By the end of last year, three top retailers were facing severe liquidity crises forcing the government to set up a task force to investigate what was ailing the sector.

In Uchumi and Nakumatt, goods had dried up from the shelves, while workers had gone for months without pay. 

It was not any different for a fashion retailer, Deacon. As the year came to a close, the retailer which deals in international fashion brands, announced its fourth profit warning which it blamed on reduced sales and closure of some Nakumatt outlets.

In the course of the year, it had also lost Mr. Price brand, one of its most popular franchises. It was also forced to close down outlets to remain afloat.
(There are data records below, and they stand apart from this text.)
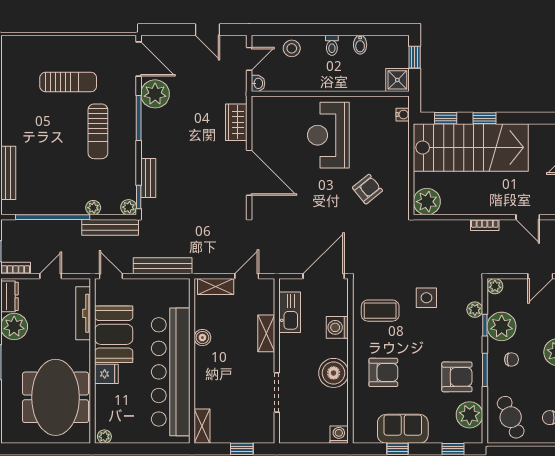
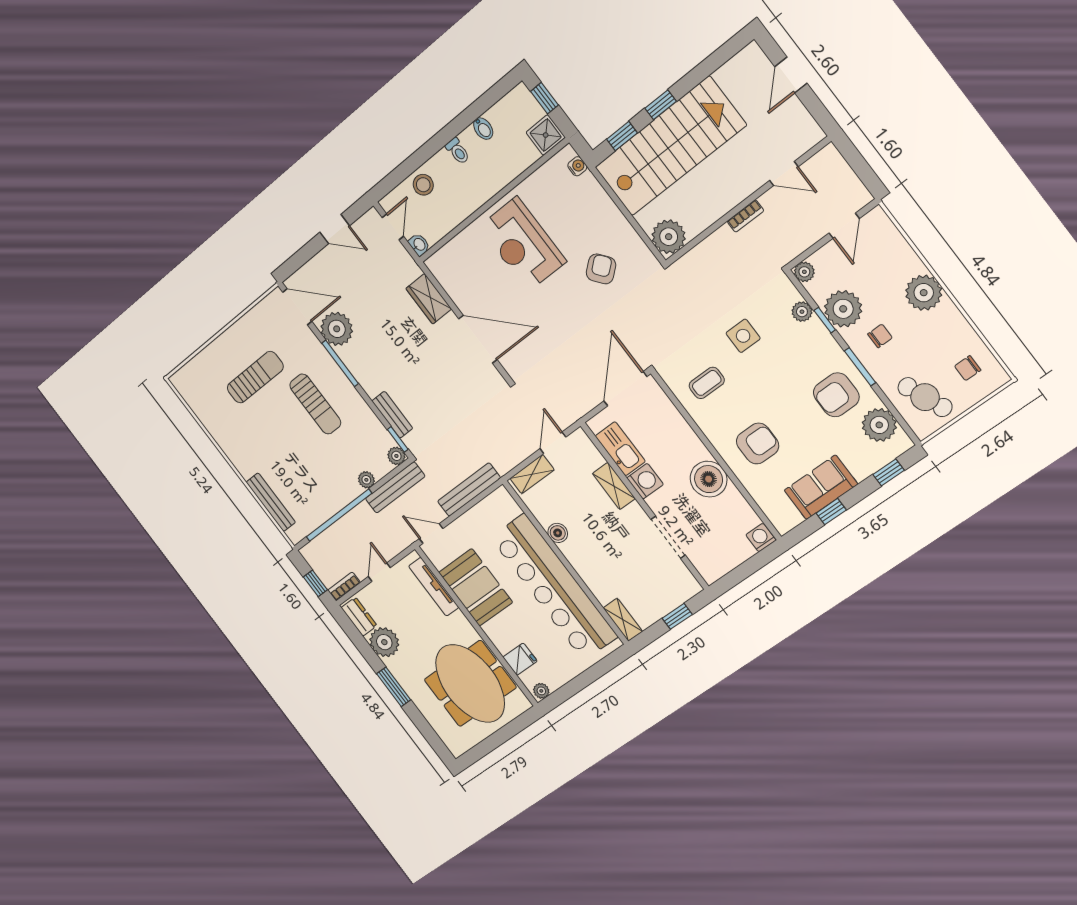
coffee table: (380, 311) -> (707, 383), width x0.73, depth x0.77
washing machine: (337, 327) -> (645, 481), moved, turned 180
fridge: (106, 374) -> (520, 659), moved
armchair: (457, 377) -> (836, 395), turned 180

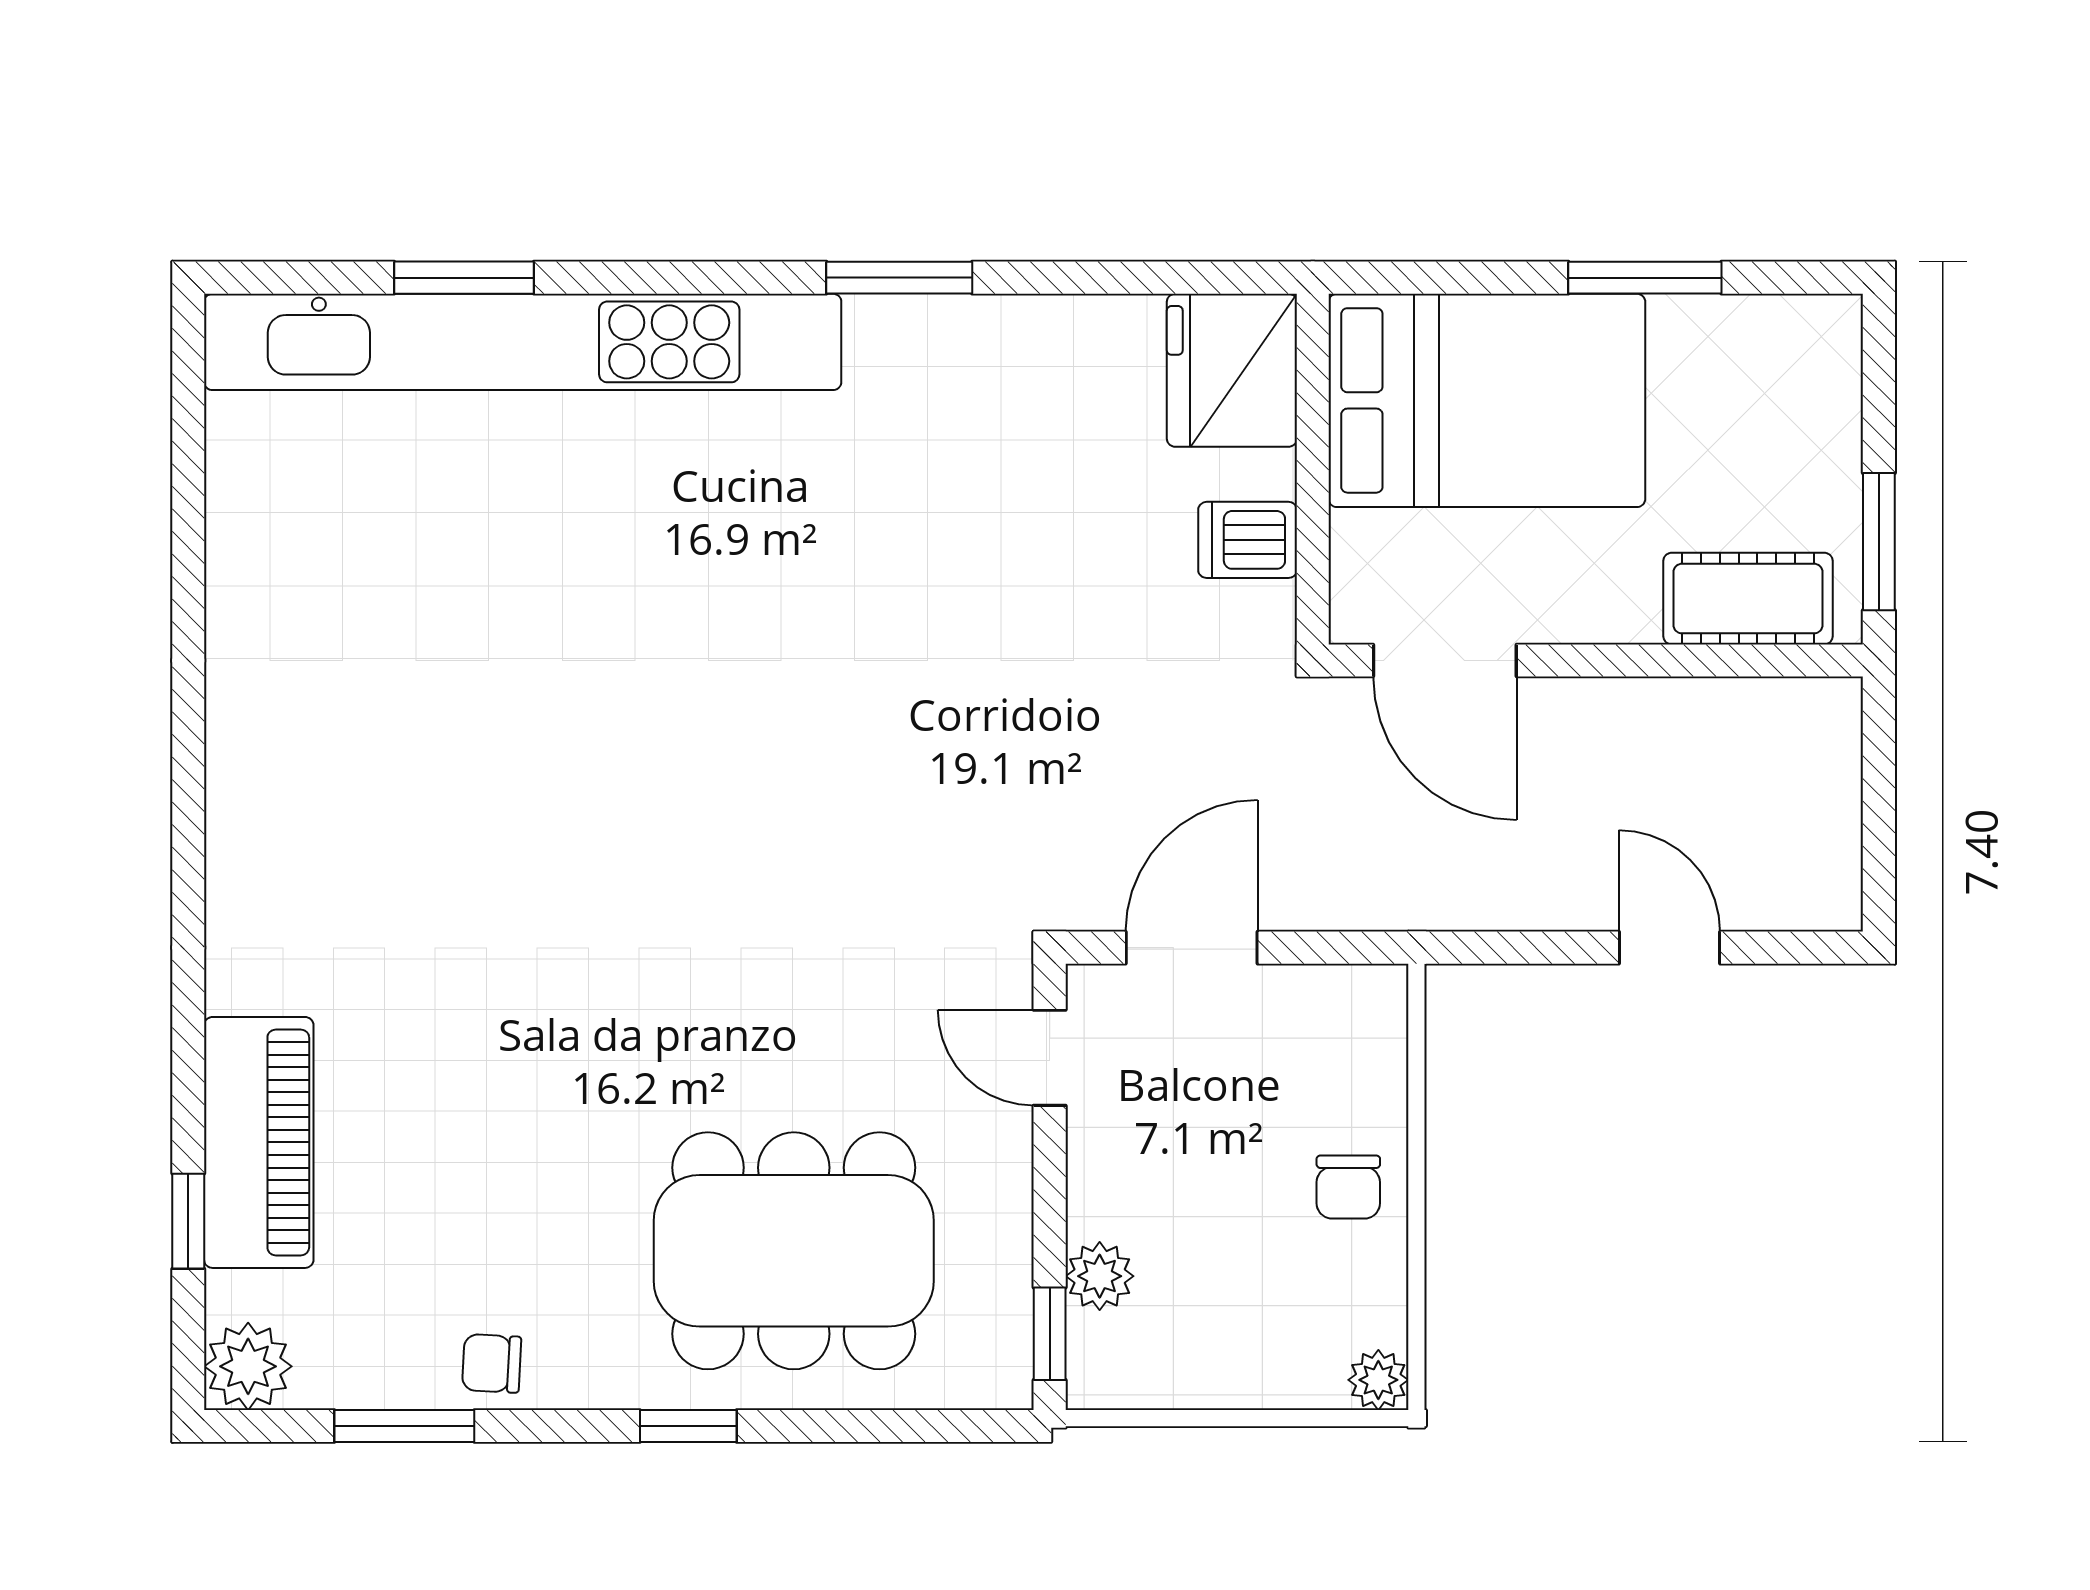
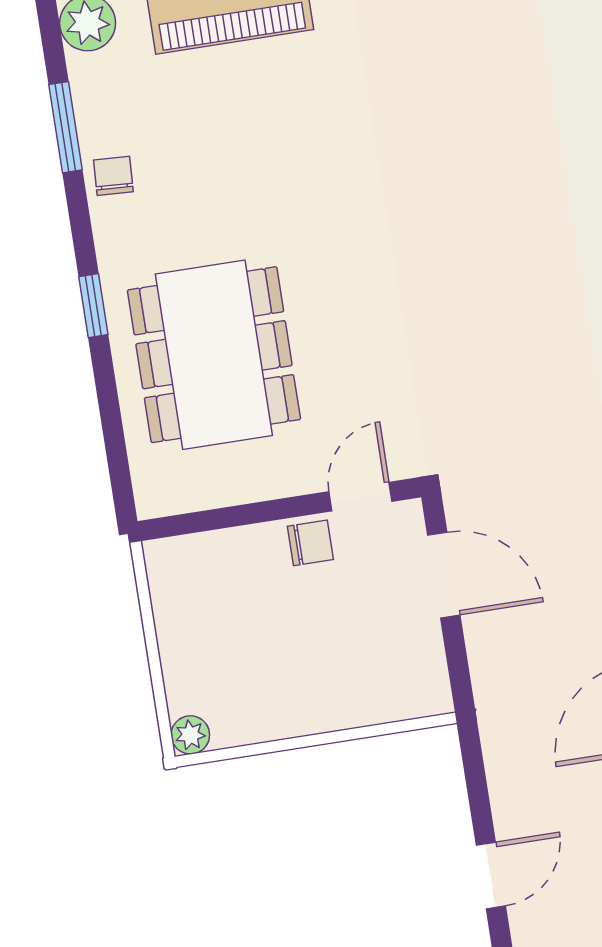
chair: (1348, 1187) -> (310, 543), moved, turned 180
plant: (1100, 1276) -> (228, 549), removed
window: (1050, 1334) -> (187, 524), removed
Yet in spite of the turbulence, stories of the two main retail players, Uchumi and Nakumatt had silver linings.

For Uchumi, the year ended with an exit of the company’s chief executive Julius Kipng’etich who shareholders and suppliers had pegged hope of steering the chain to stability. Even as he left, there was a ray of hope for the chain. In December, the government released Sh700 million as part of the bail out funds which helped the chain restock for the festive season.

Another Sh600 million will be released to the firm once restructuring plans have been concluded. But the biggest news from the listed retailer was the announcement that it was on the edge of concluding negotiations with a strategic investor who would inject Sh3 billion capital to steady its liquidity.